List the rows as a numbered list, starting at the line that contains "genus: Psychotria" and ending with the final line of the rows, both included, and leave out any blank lines.

◇ ◇ ◇ ◇

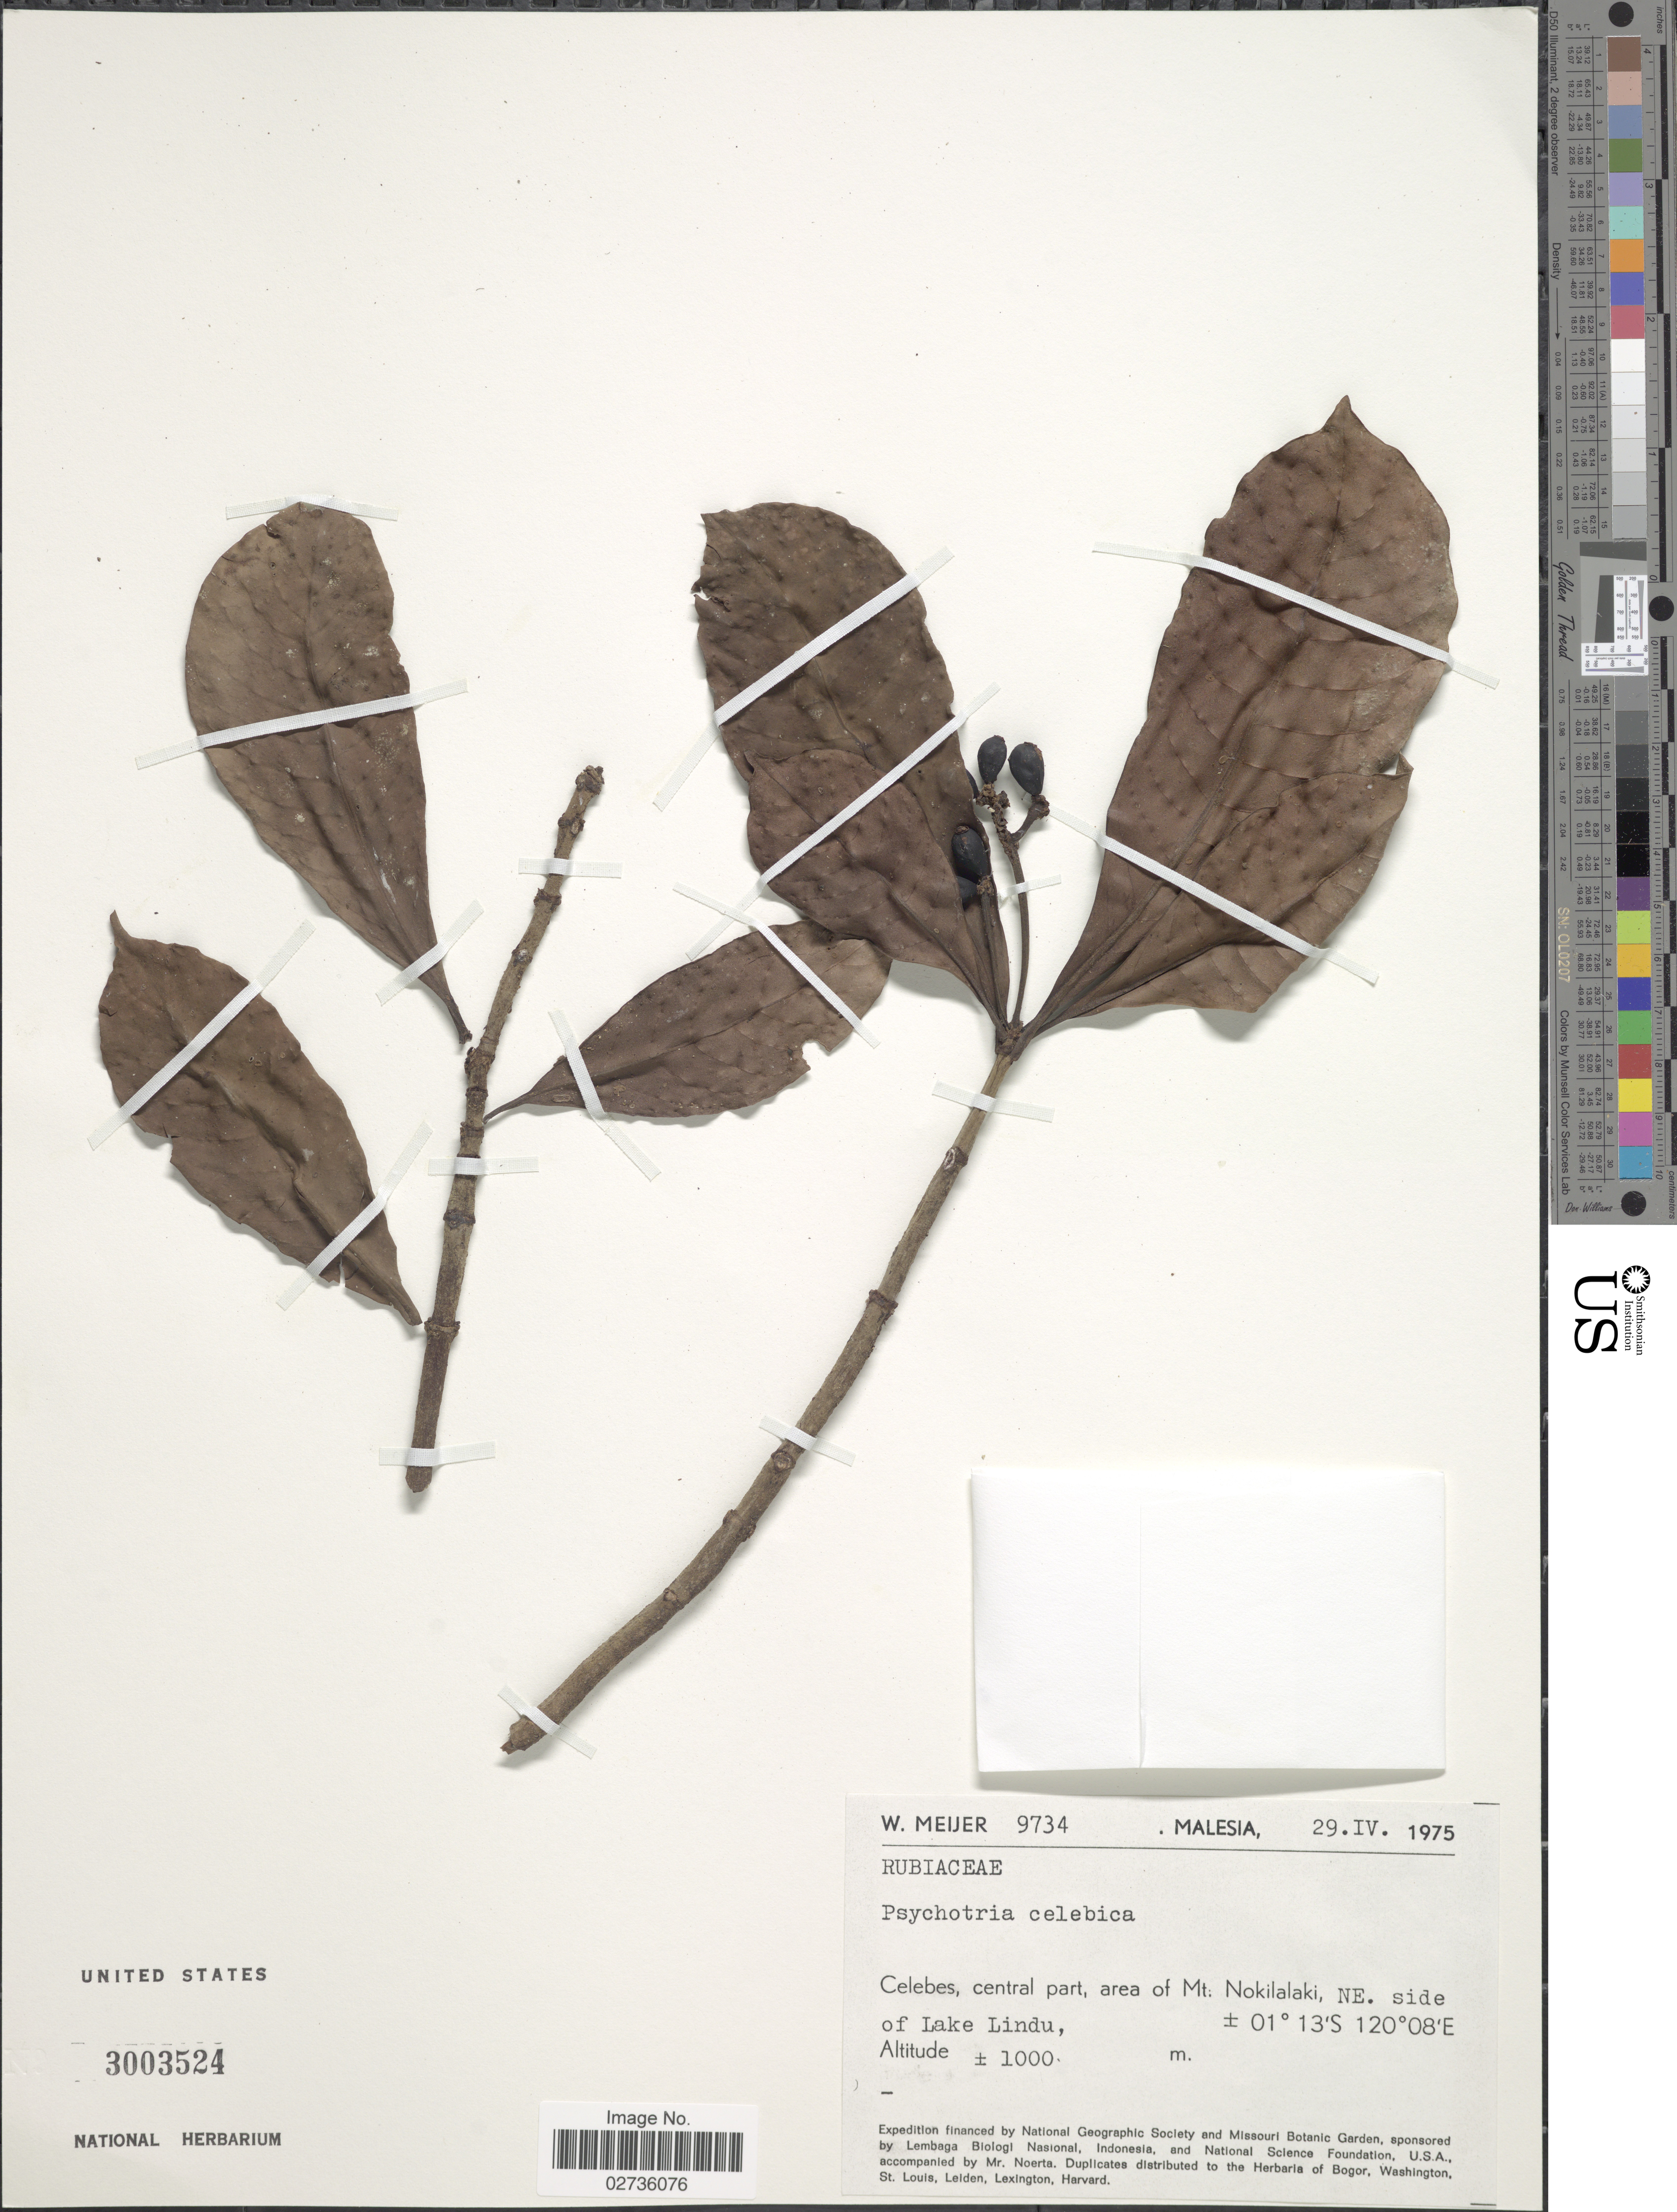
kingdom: Plantae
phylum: Tracheophyta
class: Magnoliopsida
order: Gentianales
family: Rubiaceae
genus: Psychotria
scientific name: Psychotria celebica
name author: Miq.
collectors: W. Meijer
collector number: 9734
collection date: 1975-04-29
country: Indonesia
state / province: Sulawesi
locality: Malesia, Celebes, central part, area of Mt: Nokilalaki, NE. side of Lake Lindu.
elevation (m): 1000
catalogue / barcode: US 3003524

◇ ◇ ◇ ◇

• [FINISHED EXERCISE]:
1. genus: Psychotria
2. scientific name: Psychotria celebica
3. name author: Miq.
4. collectors: W. Meijer
5. collector number: 9734
6. collection date: 1975-04-29
7. country: Indonesia
8. state / province: Sulawesi
9. locality: Malesia, Celebes, central part, area of Mt: Nokilalaki, NE. side of Lake Lindu.
10. elevation (m): 1000
11. catalogue / barcode: US 3003524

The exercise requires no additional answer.